SHORT EXERCISE »
Convert the records below into a JSON list of strings, from the first line through the line containing "family: Parmeliaceae", with one string for each line and blank lines left out.

--- --- ---

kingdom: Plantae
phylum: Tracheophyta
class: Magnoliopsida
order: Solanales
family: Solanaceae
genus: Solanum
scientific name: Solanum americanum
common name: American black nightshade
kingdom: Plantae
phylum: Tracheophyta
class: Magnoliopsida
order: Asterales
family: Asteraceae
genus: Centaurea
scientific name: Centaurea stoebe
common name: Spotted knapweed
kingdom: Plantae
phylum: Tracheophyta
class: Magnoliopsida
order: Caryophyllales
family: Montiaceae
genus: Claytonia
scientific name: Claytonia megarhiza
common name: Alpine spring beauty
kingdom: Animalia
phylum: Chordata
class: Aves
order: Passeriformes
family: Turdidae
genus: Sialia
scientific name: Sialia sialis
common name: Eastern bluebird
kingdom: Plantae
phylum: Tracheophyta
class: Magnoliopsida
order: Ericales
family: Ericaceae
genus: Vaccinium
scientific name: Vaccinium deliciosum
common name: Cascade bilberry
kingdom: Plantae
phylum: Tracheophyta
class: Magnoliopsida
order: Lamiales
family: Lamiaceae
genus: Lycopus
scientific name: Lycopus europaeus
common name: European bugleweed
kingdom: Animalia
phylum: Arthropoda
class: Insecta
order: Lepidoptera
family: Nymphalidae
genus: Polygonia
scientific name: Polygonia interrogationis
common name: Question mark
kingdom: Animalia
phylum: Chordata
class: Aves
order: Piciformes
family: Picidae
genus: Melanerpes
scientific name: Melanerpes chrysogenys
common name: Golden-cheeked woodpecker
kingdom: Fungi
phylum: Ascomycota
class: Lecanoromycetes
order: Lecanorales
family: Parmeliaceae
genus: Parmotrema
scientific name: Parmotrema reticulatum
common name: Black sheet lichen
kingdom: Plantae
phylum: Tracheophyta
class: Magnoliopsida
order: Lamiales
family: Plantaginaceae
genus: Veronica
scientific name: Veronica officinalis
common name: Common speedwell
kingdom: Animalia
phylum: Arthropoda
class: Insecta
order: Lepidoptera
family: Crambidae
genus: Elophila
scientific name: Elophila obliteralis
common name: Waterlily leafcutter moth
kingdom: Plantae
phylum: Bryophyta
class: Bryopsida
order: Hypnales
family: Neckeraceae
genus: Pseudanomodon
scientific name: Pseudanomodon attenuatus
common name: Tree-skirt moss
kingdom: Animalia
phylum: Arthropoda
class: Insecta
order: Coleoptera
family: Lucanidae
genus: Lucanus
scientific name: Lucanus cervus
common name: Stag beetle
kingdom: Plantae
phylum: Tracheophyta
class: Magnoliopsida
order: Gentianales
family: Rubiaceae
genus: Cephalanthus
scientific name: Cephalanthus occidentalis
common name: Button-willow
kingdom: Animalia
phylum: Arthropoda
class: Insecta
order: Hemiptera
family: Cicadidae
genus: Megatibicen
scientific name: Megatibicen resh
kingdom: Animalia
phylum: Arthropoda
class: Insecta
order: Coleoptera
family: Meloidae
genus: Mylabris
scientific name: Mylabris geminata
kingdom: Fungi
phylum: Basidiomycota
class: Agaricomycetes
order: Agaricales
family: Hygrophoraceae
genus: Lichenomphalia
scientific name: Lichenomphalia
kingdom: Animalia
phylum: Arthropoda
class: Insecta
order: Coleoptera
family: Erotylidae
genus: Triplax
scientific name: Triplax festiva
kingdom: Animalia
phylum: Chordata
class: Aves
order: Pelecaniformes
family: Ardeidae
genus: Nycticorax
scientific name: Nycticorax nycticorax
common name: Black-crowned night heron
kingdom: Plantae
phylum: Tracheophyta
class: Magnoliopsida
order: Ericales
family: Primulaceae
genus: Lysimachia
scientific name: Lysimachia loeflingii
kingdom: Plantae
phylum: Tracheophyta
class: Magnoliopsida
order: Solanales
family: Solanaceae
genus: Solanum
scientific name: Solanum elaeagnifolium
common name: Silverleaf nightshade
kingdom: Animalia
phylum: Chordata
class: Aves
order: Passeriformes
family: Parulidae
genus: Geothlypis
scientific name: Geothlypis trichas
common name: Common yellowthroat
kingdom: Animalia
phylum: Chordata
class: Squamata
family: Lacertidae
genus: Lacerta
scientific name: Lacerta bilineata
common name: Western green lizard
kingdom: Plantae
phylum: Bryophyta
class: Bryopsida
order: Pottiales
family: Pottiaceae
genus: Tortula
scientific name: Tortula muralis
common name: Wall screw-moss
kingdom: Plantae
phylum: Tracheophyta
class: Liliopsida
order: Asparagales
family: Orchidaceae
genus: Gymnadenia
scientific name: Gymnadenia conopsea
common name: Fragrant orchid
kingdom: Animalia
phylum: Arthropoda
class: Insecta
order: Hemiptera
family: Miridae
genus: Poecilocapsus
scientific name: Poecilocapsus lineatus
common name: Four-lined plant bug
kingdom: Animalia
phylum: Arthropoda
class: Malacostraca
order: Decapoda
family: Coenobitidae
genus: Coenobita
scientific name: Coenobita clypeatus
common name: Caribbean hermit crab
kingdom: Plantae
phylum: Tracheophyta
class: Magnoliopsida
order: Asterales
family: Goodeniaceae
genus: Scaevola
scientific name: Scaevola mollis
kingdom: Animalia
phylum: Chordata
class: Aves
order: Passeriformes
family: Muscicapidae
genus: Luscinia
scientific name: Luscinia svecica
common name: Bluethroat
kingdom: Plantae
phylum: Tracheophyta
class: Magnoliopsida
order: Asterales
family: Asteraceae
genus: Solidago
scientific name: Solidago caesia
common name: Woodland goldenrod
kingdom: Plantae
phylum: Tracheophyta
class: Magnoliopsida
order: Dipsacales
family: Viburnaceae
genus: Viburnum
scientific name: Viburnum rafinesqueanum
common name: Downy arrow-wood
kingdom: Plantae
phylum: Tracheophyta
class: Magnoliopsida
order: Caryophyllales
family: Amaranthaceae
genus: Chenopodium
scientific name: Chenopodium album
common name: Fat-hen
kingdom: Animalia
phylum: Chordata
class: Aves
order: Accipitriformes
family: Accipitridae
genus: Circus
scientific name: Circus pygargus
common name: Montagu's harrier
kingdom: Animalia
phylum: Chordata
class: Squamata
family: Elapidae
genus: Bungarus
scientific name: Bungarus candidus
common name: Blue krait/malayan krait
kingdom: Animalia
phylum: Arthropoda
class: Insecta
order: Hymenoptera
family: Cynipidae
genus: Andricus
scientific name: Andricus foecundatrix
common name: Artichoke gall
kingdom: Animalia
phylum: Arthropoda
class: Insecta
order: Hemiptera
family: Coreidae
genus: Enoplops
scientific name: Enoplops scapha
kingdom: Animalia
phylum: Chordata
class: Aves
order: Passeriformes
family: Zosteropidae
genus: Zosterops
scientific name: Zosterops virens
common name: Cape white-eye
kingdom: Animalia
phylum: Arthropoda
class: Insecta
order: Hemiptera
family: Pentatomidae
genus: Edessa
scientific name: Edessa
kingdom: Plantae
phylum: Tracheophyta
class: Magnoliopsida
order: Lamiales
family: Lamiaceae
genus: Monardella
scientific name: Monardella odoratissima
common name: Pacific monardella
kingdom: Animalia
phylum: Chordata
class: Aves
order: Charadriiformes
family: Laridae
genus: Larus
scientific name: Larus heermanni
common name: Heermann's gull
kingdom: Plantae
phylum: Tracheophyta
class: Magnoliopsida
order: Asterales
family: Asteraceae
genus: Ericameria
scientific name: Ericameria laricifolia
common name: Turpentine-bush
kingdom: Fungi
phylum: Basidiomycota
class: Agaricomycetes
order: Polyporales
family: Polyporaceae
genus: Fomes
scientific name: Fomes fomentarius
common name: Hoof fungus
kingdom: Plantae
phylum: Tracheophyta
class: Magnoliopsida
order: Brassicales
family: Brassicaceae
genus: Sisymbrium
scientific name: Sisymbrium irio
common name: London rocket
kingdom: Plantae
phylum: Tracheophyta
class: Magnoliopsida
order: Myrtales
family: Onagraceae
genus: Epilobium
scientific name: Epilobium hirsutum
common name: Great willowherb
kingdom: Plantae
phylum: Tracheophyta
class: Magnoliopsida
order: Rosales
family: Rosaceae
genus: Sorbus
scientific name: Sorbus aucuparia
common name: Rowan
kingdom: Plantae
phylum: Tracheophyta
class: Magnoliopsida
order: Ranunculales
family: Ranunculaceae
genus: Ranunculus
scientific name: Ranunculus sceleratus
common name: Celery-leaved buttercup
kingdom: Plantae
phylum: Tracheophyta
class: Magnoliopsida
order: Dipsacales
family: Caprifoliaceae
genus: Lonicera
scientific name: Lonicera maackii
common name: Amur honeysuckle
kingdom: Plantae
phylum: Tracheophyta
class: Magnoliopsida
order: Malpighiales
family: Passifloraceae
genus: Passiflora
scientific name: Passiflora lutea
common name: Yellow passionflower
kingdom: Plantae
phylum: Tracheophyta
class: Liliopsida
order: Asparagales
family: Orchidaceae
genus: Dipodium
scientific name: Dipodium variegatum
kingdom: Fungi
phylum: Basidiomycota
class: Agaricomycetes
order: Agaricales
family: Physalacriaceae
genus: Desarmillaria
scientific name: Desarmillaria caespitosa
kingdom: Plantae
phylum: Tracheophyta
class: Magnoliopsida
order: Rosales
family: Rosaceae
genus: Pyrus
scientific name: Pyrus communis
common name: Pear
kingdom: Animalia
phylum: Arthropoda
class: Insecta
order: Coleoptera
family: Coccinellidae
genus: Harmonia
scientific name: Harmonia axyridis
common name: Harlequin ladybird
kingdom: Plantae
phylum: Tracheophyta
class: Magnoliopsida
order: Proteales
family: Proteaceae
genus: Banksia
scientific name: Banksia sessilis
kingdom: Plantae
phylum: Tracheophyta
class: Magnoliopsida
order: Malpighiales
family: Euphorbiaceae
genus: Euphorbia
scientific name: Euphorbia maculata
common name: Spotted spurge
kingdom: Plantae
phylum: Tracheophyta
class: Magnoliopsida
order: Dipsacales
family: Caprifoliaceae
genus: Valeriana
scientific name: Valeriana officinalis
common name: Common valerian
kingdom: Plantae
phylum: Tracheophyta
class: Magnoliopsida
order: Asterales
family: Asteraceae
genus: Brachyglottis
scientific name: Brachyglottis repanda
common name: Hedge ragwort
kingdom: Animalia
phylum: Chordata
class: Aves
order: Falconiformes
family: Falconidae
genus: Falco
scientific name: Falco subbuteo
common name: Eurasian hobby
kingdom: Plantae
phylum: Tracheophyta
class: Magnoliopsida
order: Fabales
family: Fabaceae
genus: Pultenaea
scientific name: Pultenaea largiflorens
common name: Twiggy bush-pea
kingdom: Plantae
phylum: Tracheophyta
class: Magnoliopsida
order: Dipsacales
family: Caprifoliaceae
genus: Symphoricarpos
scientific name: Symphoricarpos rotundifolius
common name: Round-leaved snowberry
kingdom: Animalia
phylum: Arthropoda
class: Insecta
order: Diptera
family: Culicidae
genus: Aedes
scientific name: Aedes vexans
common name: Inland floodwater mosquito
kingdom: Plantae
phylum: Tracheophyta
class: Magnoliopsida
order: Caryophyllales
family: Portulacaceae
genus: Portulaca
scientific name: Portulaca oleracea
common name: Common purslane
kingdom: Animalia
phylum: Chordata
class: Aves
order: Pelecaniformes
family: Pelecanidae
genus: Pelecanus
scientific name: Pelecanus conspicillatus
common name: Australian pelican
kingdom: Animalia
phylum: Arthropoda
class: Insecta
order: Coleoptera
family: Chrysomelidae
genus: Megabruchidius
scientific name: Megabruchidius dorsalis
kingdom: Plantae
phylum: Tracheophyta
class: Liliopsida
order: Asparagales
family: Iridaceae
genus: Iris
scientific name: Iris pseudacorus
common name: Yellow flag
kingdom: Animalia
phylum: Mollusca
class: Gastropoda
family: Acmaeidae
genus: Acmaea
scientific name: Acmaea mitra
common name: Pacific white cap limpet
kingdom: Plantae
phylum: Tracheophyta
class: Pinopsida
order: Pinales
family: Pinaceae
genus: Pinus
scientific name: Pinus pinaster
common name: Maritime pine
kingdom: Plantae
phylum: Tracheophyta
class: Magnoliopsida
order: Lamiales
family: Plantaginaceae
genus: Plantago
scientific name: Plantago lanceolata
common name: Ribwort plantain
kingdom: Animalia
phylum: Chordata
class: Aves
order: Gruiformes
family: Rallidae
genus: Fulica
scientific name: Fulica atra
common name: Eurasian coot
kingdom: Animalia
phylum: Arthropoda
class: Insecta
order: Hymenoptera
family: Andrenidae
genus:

--- --- ---

FINISHED ANSWER »
[
  "kingdom: Plantae",
  "phylum: Tracheophyta",
  "class: Magnoliopsida",
  "order: Solanales",
  "family: Solanaceae",
  "genus: Solanum",
  "scientific name: Solanum americanum",
  "common name: American black nightshade",
  "kingdom: Plantae",
  "phylum: Tracheophyta",
  "class: Magnoliopsida",
  "order: Asterales",
  "family: Asteraceae",
  "genus: Centaurea",
  "scientific name: Centaurea stoebe",
  "common name: Spotted knapweed",
  "kingdom: Plantae",
  "phylum: Tracheophyta",
  "class: Magnoliopsida",
  "order: Caryophyllales",
  "family: Montiaceae",
  "genus: Claytonia",
  "scientific name: Claytonia megarhiza",
  "common name: Alpine spring beauty",
  "kingdom: Animalia",
  "phylum: Chordata",
  "class: Aves",
  "order: Passeriformes",
  "family: Turdidae",
  "genus: Sialia",
  "scientific name: Sialia sialis",
  "common name: Eastern bluebird",
  "kingdom: Plantae",
  "phylum: Tracheophyta",
  "class: Magnoliopsida",
  "order: Ericales",
  "family: Ericaceae",
  "genus: Vaccinium",
  "scientific name: Vaccinium deliciosum",
  "common name: Cascade bilberry",
  "kingdom: Plantae",
  "phylum: Tracheophyta",
  "class: Magnoliopsida",
  "order: Lamiales",
  "family: Lamiaceae",
  "genus: Lycopus",
  "scientific name: Lycopus europaeus",
  "common name: European bugleweed",
  "kingdom: Animalia",
  "phylum: Arthropoda",
  "class: Insecta",
  "order: Lepidoptera",
  "family: Nymphalidae",
  "genus: Polygonia",
  "scientific name: Polygonia interrogationis",
  "common name: Question mark",
  "kingdom: Animalia",
  "phylum: Chordata",
  "class: Aves",
  "order: Piciformes",
  "family: Picidae",
  "genus: Melanerpes",
  "scientific name: Melanerpes chrysogenys",
  "common name: Golden-cheeked woodpecker",
  "kingdom: Fungi",
  "phylum: Ascomycota",
  "class: Lecanoromycetes",
  "order: Lecanorales",
  "family: Parmeliaceae"
]